- [TASK DATA]:
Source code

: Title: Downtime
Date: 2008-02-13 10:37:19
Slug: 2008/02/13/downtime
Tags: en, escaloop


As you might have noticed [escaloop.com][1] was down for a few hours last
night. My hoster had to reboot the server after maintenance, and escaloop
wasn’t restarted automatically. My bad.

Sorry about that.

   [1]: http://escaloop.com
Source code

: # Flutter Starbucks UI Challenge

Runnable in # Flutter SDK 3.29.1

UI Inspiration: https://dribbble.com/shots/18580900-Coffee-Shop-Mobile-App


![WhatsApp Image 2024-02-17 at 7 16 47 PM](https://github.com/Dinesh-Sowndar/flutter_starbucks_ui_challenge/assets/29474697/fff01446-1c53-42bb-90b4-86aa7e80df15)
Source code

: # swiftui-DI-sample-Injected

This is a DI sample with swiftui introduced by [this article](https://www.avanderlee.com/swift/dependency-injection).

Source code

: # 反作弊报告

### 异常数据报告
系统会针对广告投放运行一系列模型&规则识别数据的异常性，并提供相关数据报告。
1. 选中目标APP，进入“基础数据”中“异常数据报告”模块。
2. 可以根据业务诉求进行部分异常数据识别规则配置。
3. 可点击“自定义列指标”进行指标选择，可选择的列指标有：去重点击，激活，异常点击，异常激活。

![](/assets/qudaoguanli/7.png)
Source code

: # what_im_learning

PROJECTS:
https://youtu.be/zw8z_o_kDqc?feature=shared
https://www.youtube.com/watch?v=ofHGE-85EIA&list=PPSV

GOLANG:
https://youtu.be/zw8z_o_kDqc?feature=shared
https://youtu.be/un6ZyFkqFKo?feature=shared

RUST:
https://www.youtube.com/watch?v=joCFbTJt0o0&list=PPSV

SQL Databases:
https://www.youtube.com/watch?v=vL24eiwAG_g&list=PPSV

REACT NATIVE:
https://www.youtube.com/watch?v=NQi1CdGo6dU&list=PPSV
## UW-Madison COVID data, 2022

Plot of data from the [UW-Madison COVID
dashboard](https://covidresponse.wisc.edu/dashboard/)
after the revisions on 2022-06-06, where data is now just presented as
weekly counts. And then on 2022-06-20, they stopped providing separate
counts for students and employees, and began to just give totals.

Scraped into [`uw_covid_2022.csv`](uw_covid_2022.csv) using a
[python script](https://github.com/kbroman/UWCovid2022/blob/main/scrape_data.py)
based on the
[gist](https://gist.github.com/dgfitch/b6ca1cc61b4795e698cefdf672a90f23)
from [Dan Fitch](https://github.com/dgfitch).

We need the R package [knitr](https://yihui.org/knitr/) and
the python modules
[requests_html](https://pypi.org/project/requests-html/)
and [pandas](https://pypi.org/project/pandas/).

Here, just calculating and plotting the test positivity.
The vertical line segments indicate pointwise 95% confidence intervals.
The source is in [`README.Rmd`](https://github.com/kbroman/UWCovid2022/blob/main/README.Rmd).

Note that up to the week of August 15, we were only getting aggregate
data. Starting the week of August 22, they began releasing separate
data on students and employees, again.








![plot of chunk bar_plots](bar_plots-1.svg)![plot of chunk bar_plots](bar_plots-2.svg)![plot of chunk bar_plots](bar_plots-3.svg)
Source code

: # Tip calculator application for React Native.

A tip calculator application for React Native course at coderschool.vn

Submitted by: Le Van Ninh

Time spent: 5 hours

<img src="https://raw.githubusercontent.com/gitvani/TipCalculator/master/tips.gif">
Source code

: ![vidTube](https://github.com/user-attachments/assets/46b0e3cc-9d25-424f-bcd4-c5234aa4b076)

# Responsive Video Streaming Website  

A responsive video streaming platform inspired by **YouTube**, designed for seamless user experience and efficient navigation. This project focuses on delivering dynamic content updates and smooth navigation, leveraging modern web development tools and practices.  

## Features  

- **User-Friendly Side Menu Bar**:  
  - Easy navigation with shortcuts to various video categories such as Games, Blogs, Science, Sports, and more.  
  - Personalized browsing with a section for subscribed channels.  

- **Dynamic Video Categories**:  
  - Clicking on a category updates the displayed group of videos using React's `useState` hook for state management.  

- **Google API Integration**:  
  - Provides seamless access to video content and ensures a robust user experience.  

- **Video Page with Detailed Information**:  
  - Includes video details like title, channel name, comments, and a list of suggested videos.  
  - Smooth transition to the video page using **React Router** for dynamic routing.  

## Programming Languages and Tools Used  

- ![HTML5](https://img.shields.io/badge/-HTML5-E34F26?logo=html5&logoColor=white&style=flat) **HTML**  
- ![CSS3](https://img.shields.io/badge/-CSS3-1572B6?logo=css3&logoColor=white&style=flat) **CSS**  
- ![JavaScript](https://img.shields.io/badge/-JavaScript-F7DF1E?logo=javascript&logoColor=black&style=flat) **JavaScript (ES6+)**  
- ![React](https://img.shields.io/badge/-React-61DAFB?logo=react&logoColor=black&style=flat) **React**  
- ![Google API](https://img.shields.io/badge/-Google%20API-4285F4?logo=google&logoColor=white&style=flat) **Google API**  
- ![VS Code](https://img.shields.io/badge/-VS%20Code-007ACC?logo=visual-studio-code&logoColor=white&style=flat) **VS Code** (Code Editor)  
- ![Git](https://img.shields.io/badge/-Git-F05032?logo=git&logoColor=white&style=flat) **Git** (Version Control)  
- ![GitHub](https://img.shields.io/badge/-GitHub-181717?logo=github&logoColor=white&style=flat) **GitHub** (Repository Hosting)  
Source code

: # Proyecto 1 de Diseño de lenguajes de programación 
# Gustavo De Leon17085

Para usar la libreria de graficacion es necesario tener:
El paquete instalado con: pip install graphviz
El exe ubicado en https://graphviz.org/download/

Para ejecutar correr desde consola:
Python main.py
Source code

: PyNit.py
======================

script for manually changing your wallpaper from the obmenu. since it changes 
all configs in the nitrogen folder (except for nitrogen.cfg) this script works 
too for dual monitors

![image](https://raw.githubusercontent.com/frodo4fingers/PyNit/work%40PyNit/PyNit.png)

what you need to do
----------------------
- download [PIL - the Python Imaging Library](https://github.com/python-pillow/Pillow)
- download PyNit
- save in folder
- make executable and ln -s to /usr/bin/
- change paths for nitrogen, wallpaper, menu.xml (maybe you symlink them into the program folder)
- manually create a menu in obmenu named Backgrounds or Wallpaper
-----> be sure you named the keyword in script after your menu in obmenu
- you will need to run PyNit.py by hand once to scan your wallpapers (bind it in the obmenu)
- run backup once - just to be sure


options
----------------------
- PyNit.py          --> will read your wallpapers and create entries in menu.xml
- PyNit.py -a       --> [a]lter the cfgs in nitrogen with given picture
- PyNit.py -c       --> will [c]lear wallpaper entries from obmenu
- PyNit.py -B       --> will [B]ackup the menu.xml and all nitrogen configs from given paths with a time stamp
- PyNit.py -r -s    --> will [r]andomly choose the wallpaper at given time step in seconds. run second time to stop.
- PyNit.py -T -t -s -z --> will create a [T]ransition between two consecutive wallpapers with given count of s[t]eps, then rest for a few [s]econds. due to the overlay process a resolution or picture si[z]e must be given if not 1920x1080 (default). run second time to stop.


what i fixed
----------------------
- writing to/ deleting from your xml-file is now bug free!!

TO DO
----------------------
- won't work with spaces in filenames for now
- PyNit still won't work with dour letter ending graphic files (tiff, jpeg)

- [WORK TASK]:
Reproduce every one of the entries above word for word, with each line, link, and symbol left unchanged.

- [YOUR SOLUTION]:
Source code

: Title: Downtime
Date: 2008-02-13 10:37:19
Slug: 2008/02/13/downtime
Tags: en, escaloop


As you might have noticed [escaloop.com][1] was down for a few hours last
night. My hoster had to reboot the server after maintenance, and escaloop
wasn’t restarted automatically. My bad.

Sorry about that.

   [1]: http://escaloop.com
Source code

: # Flutter Starbucks UI Challenge

Runnable in # Flutter SDK 3.29.1

UI Inspiration: https://dribbble.com/shots/18580900-Coffee-Shop-Mobile-App


![WhatsApp Image 2024-02-17 at 7 16 47 PM](https://github.com/Dinesh-Sowndar/flutter_starbucks_ui_challenge/assets/29474697/fff01446-1c53-42bb-90b4-86aa7e80df15)
Source code

: # swiftui-DI-sample-Injected

This is a DI sample with swiftui introduced by [this article](https://www.avanderlee.com/swift/dependency-injection).

Source code

: # 反作弊报告

### 异常数据报告
系统会针对广告投放运行一系列模型&规则识别数据的异常性，并提供相关数据报告。
1. 选中目标APP，进入“基础数据”中“异常数据报告”模块。
2. 可以根据业务诉求进行部分异常数据识别规则配置。
3. 可点击“自定义列指标”进行指标选择，可选择的列指标有：去重点击，激活，异常点击，异常激活。

![](/assets/qudaoguanli/7.png)
Source code

: # what_im_learning

PROJECTS:
https://youtu.be/zw8z_o_kDqc?feature=shared
https://www.youtube.com/watch?v=ofHGE-85EIA&list=PPSV

GOLANG:
https://youtu.be/zw8z_o_kDqc?feature=shared
https://youtu.be/un6ZyFkqFKo?feature=shared

RUST:
https://www.youtube.com/watch?v=joCFbTJt0o0&list=PPSV

SQL Databases:
https://www.youtube.com/watch?v=vL24eiwAG_g&list=PPSV

REACT NATIVE:
https://www.youtube.com/watch?v=NQi1CdGo6dU&list=PPSV
## UW-Madison COVID data, 2022

Plot of data from the [UW-Madison COVID
dashboard](https://covidresponse.wisc.edu/dashboard/)
after the revisions on 2022-06-06, where data is now just presented as
weekly counts. And then on 2022-06-20, they stopped providing separate
counts for students and employees, and began to just give totals.

Scraped into [`uw_covid_2022.csv`](uw_covid_2022.csv) using a
[python script](https://github.com/kbroman/UWCovid2022/blob/main/scrape_data.py)
based on the
[gist](https://gist.github.com/dgfitch/b6ca1cc61b4795e698cefdf672a90f23)
from [Dan Fitch](https://github.com/dgfitch).

We need the R package [knitr](https://yihui.org/knitr/) and
the python modules
[requests_html](https://pypi.org/project/requests-html/)
and [pandas](https://pypi.org/project/pandas/).

Here, just calculating and plotting the test positivity.
The vertical line segments indicate pointwise 95% confidence intervals.
The source is in [`README.Rmd`](https://github.com/kbroman/UWCovid2022/blob/main/README.Rmd).

Note that up to the week of August 15, we were only getting aggregate
data. Starting the week of August 22, they began releasing separate
data on students and employees, again.








![plot of chunk bar_plots](bar_plots-1.svg)![plot of chunk bar_plots](bar_plots-2.svg)![plot of chunk bar_plots](bar_plots-3.svg)
Source code

: # Tip calculator application for React Native.

A tip calculator application for React Native course at coderschool.vn

Submitted by: Le Van Ninh

Time spent: 5 hours

<img src="https://raw.githubusercontent.com/gitvani/TipCalculator/master/tips.gif">
Source code

: ![vidTube](https://github.com/user-attachments/assets/46b0e3cc-9d25-424f-bcd4-c5234aa4b076)

# Responsive Video Streaming Website  

A responsive video streaming platform inspired by **YouTube**, designed for seamless user experience and efficient navigation. This project focuses on delivering dynamic content updates and smooth navigation, leveraging modern web development tools and practices.  

## Features  

- **User-Friendly Side Menu Bar**:  
  - Easy navigation with shortcuts to various video categories such as Games, Blogs, Science, Sports, and more.  
  - Personalized browsing with a section for subscribed channels.  

- **Dynamic Video Categories**:  
  - Clicking on a category updates the displayed group of videos using React's `useState` hook for state management.  

- **Google API Integration**:  
  - Provides seamless access to video content and ensures a robust user experience.  

- **Video Page with Detailed Information**:  
  - Includes video details like title, channel name, comments, and a list of suggested videos.  
  - Smooth transition to the video page using **React Router** for dynamic routing.  

## Programming Languages and Tools Used  

- ![HTML5](https://img.shields.io/badge/-HTML5-E34F26?logo=html5&logoColor=white&style=flat) **HTML**  
- ![CSS3](https://img.shields.io/badge/-CSS3-1572B6?logo=css3&logoColor=white&style=flat) **CSS**  
- ![JavaScript](https://img.shields.io/badge/-JavaScript-F7DF1E?logo=javascript&logoColor=black&style=flat) **JavaScript (ES6+)**  
- ![React](https://img.shields.io/badge/-React-61DAFB?logo=react&logoColor=black&style=flat) **React**  
- ![Google API](https://img.shields.io/badge/-Google%20API-4285F4?logo=google&logoColor=white&style=flat) **Google API**  
- ![VS Code](https://img.shields.io/badge/-VS%20Code-007ACC?logo=visual-studio-code&logoColor=white&style=flat) **VS Code** (Code Editor)  
- ![Git](https://img.shields.io/badge/-Git-F05032?logo=git&logoColor=white&style=flat) **Git** (Version Control)  
- ![GitHub](https://img.shields.io/badge/-GitHub-181717?logo=github&logoColor=white&style=flat) **GitHub** (Repository Hosting)  
Source code

: # Proyecto 1 de Diseño de lenguajes de programación 
# Gustavo De Leon17085

Para usar la libreria de graficacion es necesario tener:
El paquete instalado con: pip install graphviz
El exe ubicado en https://graphviz.org/download/

Para ejecutar correr desde consola:
Python main.py
Source code

: PyNit.py
======================

script for manually changing your wallpaper from the obmenu. since it changes 
all configs in the nitrogen folder (except for nitrogen.cfg) this script works 
too for dual monitors

![image](https://raw.githubusercontent.com/frodo4fingers/PyNit/work%40PyNit/PyNit.png)

what you need to do
----------------------
- download [PIL - the Python Imaging Library](https://github.com/python-pillow/Pillow)
- download PyNit
- save in folder
- make executable and ln -s to /usr/bin/
- change paths for nitrogen, wallpaper, menu.xml (maybe you symlink them into the program folder)
- manually create a menu in obmenu named Backgrounds or Wallpaper
-----> be sure you named the keyword in script after your menu in obmenu
- you will need to run PyNit.py by hand once to scan your wallpapers (bind it in the obmenu)
- run backup once - just to be sure


options
----------------------
- PyNit.py          --> will read your wallpapers and create entries in menu.xml
- PyNit.py -a       --> [a]lter the cfgs in nitrogen with given picture
- PyNit.py -c       --> will [c]lear wallpaper entries from obmenu
- PyNit.py -B       --> will [B]ackup the menu.xml and all nitrogen configs from given paths with a time stamp
- PyNit.py -r -s    --> will [r]andomly choose the wallpaper at given time step in seconds. run second time to stop.
- PyNit.py -T -t -s -z --> will create a [T]ransition between two consecutive wallpapers with given count of s[t]eps, then rest for a few [s]econds. due to the overlay process a resolution or picture si[z]e must be given if not 1920x1080 (default). run second time to stop.


what i fixed
----------------------
- writing to/ deleting from your xml-file is now bug free!!

TO DO
----------------------
- won't work with spaces in filenames for now
- PyNit still won't work with dour letter ending graphic files (tiff, jpeg)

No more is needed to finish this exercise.